SNAIC matters institutionally, but in a different way. It appears to be a capacity, research and policy support institution, not a regulator. Its public materials say it aims to advise on ethical AI policy, train talent, support research and work with public bodies and universities. That suggests Somalia is building internal capability for future AI governance even though the binding legal core still sits elsewhere.

Regional and international instruments matter, but mainly as soft law and policy direction

Somalia's future AI framework is likely to be shaped by African Union and UNESCO instruments more than by an immediate domestic AI act.
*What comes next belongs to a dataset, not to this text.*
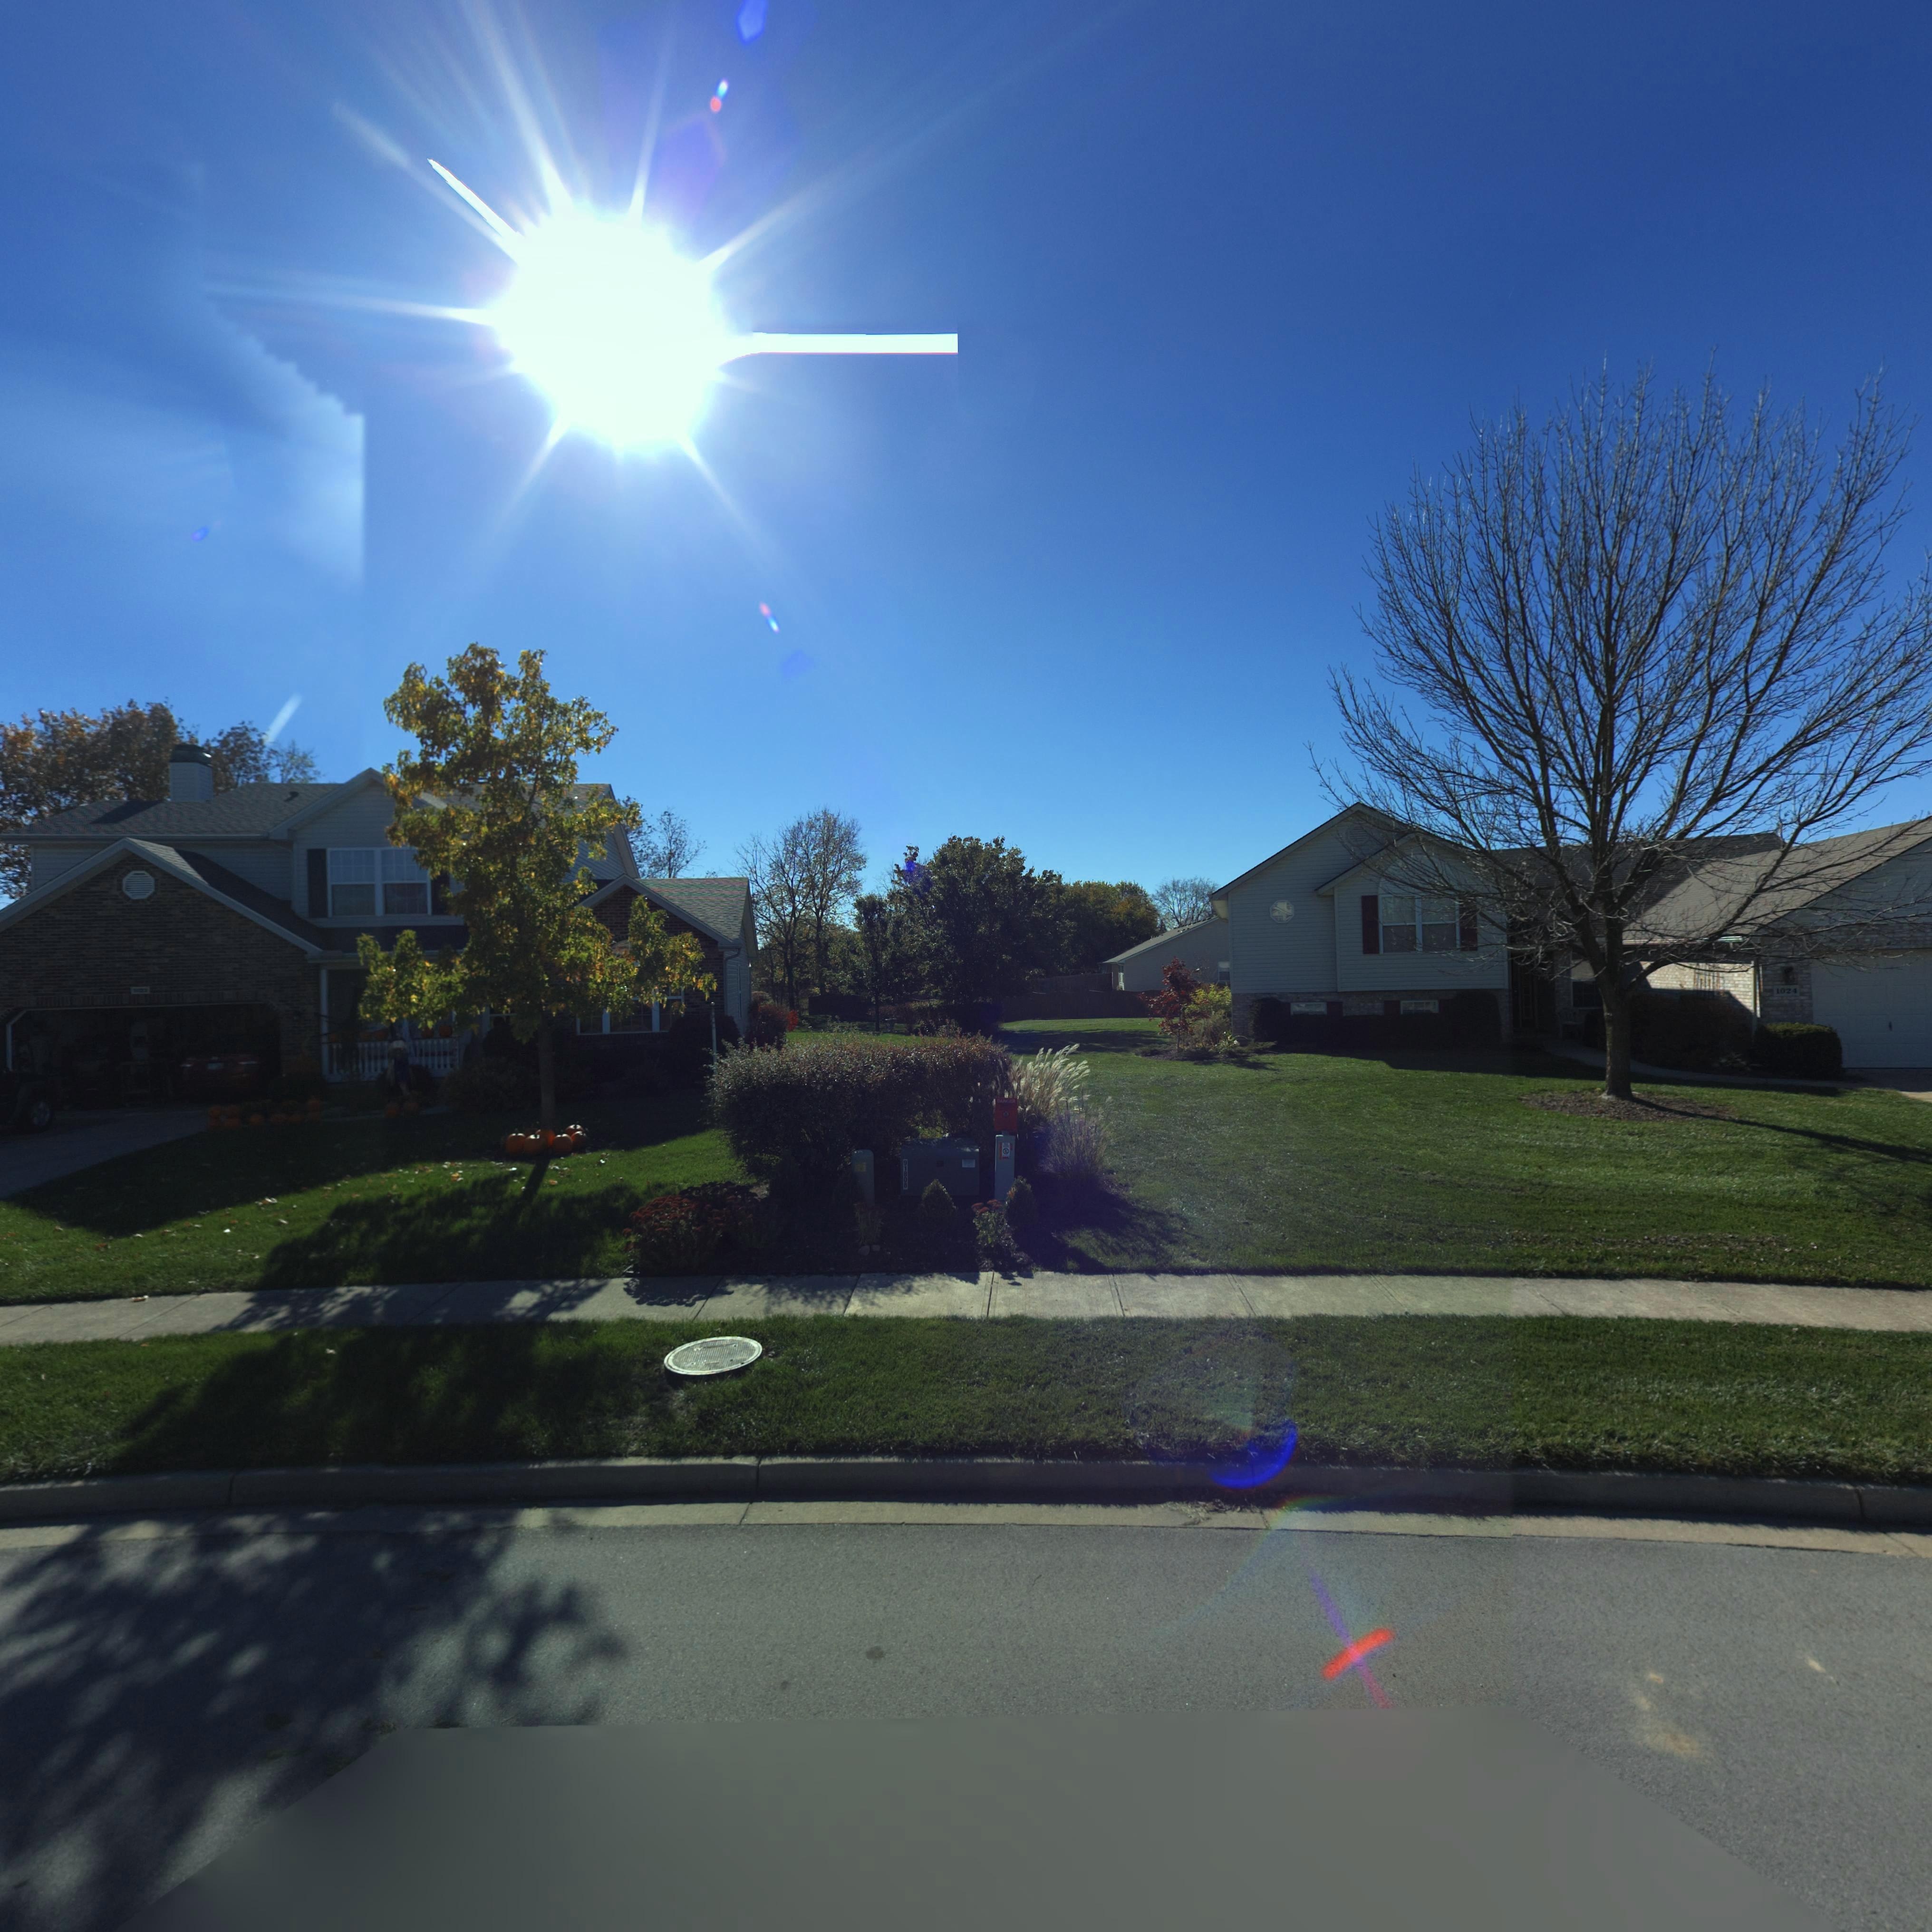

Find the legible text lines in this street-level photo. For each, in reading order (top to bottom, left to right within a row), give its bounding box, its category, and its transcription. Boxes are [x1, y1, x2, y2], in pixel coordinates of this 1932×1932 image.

[1776, 987, 1797, 995] StreetNumber: 1024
The African Union Executive Council endorsed the Continental Artificial Intelligence Strategy in July 2024. That Strategy is not directly binding domestic legislation in Somalia, but it is the main continental reference point for Africa centred, development focused, responsible AI governance. It encourages states to build national strategies, governance structures, capacity and rights based safeguards.

Somalia is also part of UNESCO's global AI ethics architecture. UNESCO's Recommendation on the Ethics of Artificial Intelligence applies to UNESCO member states, and UNESCO's Global AI Ethics Observatory lists Somalia as a country where the AI Readiness Assessment Methodology is underway. UNESCO also published a 2025 call for a lead national expert for Somalia to develop a country report based on that readiness work. Taken together, this suggests Somalia is in a diagnostic and institution building phase rather than a legislative end state.

One notable regional point is what Somalia has not yet done. According to the African Union treaty status list dated 2 February 2026, Somalia had neither signed nor ratified the Malabo Convention on Cyber Security and Personal Data Protection. That does not prevent Somalia from using domestic law or softer AU instruments, but it does mean Somalia is not yet tying its digital governance framework to that treaty route.

The near term position is a patchwork, not a vacuum

It would be wrong to say Somalia has "no AI regulation". The more accurate view is that Somalia currently regulates AI through a patchwork of data protection law, communications law, cybersecurity law, constitutional protections and emerging policy institutions. It would also be wrong to say Somalia already has a settled AI governance code. The legal architecture is still developing, AI specific public rulebooks are not yet in force, and some of the detail that practitioners will want, such as stable public text for the new DPA regulations or a published national AI strategy, remains incomplete.

For now, Somalia fits best into the category of sectoral and horizontal regulation by existing law, with soft law and institution building pointing toward a more explicit AI governance model later.